[Saved entries]
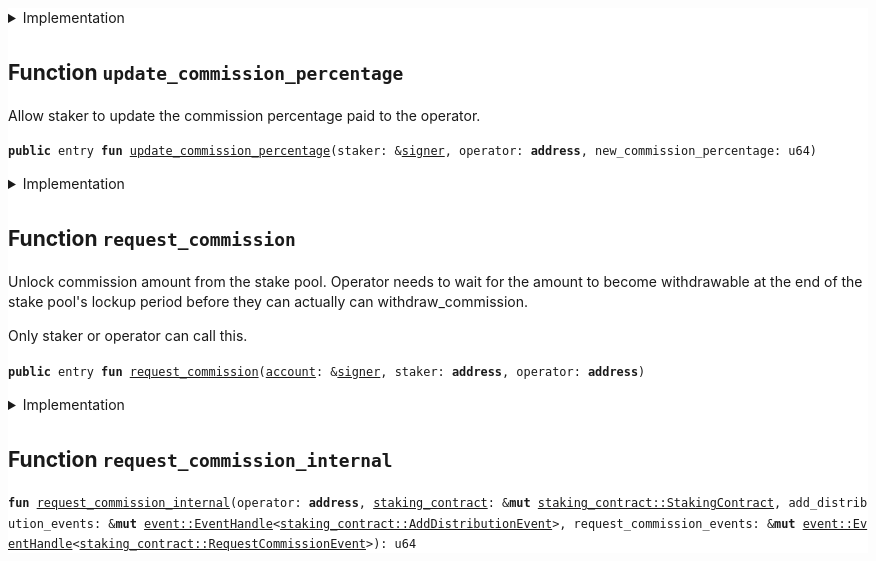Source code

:

<details><summary>Implementation</summary></details>

<a name="0x1_staking_contract_update_commission_percentage"></a>

## Function `update_commission_percentage`

Allow staker to update the commission percentage paid to the operator.


<pre><code><b>public</b> entry <b>fun</b> <a href="staking_contract.md#0x1_staking_contract_update_commission_percentage">update_commission_percentage</a>(staker: &<a href="../../aptos-stdlib/../move-stdlib/doc/signer.md#0x1_signer">signer</a>, operator: <b>address</b>, new_commission_percentage: u64)
</code></pre>



<details><summary>Implementation</summary></details>

<a name="0x1_staking_contract_request_commission"></a>

## Function `request_commission`

Unlock commission amount from the stake pool. Operator needs to wait for the amount to become withdrawable
at the end of the stake pool's lockup period before they can actually can withdraw_commission.

Only staker or operator can call this.


<pre><code><b>public</b> entry <b>fun</b> <a href="staking_contract.md#0x1_staking_contract_request_commission">request_commission</a>(<a href="account.md#0x1_account">account</a>: &<a href="../../aptos-stdlib/../move-stdlib/doc/signer.md#0x1_signer">signer</a>, staker: <b>address</b>, operator: <b>address</b>)
</code></pre>



<details><summary>Implementation</summary></details>

<a name="0x1_staking_contract_request_commission_internal"></a>

## Function `request_commission_internal`



<pre><code><b>fun</b> <a href="staking_contract.md#0x1_staking_contract_request_commission_internal">request_commission_internal</a>(operator: <b>address</b>, <a href="staking_contract.md#0x1_staking_contract">staking_contract</a>: &<b>mut</b> <a href="staking_contract.md#0x1_staking_contract_StakingContract">staking_contract::StakingContract</a>, add_distribution_events: &<b>mut</b> <a href="event.md#0x1_event_EventHandle">event::EventHandle</a>&lt;<a href="staking_contract.md#0x1_staking_contract_AddDistributionEvent">staking_contract::AddDistributionEvent</a>&gt;, request_commission_events: &<b>mut</b> <a href="event.md#0x1_event_EventHandle">event::EventHandle</a>&lt;<a href="staking_contract.md#0x1_staking_contract_RequestCommissionEvent">staking_contract::RequestCommissionEvent</a>&gt;): u64
</code></pre>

_EXERCISE REQUIREMENTS_:
Search each line of the data above for "pool", and copy the lines where it occurs.

_ANSWER SECTION_:
Unlock commission amount from the stake pool. Operator needs to wait for the amount to become withdrawable
at the end of the stake pool's lockup period before they can actually can withdraw_commission.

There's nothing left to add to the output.